Die Fans des Hamburger SV dürfen sich schon jetzt auf die nächste Zittersaison einstellen. Was ihr Club beim 1:3 in der 1. Runde um den DFB-Pokal beim VfL Osnabrück bot, ist mit Magerkost noch wohlwollend umschrieben. Trotz mehr als 70 Minuten Überzahl gelang den Gästen beim Drittligisten kaum ein vernünftiger Angriff. Zudem wackelte die Abwehr bei jedem Konter bedenklich. Symptomatisch, dass der einziger Hamburger Treffer aus einem Elfmeter von Bobby Wood resultierte - da lagen die Osnabrücker aber schon 3:0 vorne.

"Die Niederlage tut weh, natürlich wären wir lieber unbeschwerter in die Saison gestartet", sagte Trainer Markus Gisdol nach dem blamablen 1:3 an der Bremer Brücke. Ausschlaggebend für das Hamburger Chaos war nach Gisdols Ansicht die eigene Überzahl: "Die Rote Karte war der Knackpunkt. Danach waren wir in der Defensive nicht mehr konsequent genug."

Auch Augsburg hat's erwischt

Auch der 1. FC Magdeburg ist sensationell in die 2. Runde des DFB-Pokals eingezogen und hat dem FC Augsburg ein schmerzhaftes Déjà-vu beschert.
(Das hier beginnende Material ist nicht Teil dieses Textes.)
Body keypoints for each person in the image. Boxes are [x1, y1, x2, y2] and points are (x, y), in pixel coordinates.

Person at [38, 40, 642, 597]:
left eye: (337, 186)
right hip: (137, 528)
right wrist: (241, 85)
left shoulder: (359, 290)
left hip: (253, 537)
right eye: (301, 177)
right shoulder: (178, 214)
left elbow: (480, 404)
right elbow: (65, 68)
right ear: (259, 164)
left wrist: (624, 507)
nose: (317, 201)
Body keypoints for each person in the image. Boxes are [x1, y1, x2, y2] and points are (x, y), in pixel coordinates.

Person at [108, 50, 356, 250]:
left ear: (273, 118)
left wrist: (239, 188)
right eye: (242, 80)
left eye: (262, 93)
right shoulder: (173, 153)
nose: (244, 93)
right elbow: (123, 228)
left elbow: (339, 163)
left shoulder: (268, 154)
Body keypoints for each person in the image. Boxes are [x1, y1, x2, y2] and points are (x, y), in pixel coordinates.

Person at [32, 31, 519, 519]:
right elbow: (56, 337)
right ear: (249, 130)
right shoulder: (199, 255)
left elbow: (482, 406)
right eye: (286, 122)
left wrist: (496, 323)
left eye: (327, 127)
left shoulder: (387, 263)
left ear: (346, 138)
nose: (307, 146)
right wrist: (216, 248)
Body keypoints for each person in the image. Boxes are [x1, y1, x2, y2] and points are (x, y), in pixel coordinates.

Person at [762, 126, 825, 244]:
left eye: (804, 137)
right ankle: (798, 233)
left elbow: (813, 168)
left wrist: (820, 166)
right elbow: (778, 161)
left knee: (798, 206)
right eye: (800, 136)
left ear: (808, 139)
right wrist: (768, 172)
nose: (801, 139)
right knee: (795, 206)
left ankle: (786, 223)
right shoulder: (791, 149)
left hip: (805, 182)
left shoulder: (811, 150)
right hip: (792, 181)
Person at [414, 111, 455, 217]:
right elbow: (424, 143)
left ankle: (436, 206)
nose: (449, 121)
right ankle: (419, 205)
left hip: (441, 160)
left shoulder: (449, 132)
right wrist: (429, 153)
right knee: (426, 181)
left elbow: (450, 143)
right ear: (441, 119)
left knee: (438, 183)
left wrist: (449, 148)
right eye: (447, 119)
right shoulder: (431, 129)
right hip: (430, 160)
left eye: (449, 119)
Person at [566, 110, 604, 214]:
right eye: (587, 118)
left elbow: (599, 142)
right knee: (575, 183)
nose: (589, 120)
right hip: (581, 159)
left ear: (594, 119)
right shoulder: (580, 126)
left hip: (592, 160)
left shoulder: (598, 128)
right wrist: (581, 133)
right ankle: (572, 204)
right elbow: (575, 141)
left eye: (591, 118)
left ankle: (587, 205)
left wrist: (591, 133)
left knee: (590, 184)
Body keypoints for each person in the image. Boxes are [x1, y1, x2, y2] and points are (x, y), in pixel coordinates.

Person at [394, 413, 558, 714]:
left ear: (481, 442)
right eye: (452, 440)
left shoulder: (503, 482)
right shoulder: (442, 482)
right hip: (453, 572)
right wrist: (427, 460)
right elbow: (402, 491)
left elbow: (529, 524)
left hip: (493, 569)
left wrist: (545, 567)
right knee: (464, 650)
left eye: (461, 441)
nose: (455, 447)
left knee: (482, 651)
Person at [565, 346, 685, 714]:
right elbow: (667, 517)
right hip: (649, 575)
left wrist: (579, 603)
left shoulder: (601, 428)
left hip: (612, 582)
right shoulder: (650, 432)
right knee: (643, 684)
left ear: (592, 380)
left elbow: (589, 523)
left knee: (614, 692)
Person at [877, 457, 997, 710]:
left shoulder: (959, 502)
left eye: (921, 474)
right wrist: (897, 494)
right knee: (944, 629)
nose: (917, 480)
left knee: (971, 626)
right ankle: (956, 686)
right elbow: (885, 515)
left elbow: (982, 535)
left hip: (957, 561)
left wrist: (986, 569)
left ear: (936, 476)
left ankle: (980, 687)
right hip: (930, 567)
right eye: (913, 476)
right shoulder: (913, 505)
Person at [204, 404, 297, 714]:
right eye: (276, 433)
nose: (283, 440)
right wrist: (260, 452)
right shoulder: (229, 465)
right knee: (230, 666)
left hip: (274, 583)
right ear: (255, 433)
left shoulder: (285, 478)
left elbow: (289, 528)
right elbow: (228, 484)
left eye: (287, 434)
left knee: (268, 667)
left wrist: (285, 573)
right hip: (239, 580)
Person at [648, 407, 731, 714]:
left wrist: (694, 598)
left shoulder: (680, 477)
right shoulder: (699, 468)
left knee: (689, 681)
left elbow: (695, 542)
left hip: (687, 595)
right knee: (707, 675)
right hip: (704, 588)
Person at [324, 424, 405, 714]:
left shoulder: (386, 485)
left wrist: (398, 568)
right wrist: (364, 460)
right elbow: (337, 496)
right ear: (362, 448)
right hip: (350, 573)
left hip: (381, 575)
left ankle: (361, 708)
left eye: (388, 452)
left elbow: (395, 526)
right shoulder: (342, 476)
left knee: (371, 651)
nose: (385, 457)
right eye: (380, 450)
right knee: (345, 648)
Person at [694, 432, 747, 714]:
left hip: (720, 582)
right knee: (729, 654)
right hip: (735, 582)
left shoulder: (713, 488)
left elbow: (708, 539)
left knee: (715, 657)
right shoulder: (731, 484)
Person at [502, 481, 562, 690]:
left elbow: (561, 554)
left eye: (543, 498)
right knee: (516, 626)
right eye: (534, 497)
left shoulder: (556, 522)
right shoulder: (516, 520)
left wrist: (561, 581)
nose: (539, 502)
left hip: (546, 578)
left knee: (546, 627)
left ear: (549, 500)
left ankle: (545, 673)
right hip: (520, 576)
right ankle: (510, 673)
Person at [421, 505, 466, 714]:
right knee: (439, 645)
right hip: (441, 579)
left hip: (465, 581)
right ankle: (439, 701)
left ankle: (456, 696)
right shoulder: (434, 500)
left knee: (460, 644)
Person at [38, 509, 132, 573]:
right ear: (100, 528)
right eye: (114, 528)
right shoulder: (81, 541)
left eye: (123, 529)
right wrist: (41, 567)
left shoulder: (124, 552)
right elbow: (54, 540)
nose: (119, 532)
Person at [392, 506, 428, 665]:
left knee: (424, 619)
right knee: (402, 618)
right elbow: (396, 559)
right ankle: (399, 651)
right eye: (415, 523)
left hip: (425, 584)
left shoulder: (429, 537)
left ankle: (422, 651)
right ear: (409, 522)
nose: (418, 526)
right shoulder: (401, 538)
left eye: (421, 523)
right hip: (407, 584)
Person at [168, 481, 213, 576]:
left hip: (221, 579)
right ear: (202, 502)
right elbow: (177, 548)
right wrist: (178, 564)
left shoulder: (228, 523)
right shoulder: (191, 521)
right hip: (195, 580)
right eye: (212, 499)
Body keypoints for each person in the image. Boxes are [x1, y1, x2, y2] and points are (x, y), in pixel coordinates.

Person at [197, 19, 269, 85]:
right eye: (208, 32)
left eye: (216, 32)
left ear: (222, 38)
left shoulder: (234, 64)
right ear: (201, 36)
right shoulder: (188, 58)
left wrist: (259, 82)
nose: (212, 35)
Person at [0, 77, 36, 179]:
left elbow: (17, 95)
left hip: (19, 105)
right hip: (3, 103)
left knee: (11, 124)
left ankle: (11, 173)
Der Drittligist entzauberte den Bundesligisten mit 2:0. Schon in der Saison 2014/15 war für Augsburg in Magdeburg in Runde 1 Feierabend gewesen. Der damalige Siegtorschütze, Christian Beck, avancierte auch diesmal zum Matchwinner. In der 87. Minute brachte er die Hausherren in Front, Tobias Schwede setzte in der Nachspielzeit den vielumjubelten Schlusspunkt.

Stuttgart entkommt Blamage

Dafür hat der VfB Stuttgart den Kopf gerade noch aus der Schlinge gezogen. Der Bundesliga-Aufsteiger setzte sich erst im Elfmeterschießen mit 4:3 gegen den Viertligisten Energie Cottbus durch. Dabei hatte das Team von Trainer Claus-Dieter Wollitz den großen Favoriten schon früh an die Kandare genommen und durch Fabio Viteritti (6.) und Maximilian Zimmer (28.) 2:0 geführt. Josip Brekalo (49.) und ein Eigentor von José Matuwila (77.) retteten den VfB in die torlose Verlängerung. Vom Punkt dann versagten zwei tapferen Lausitzern die Nerven.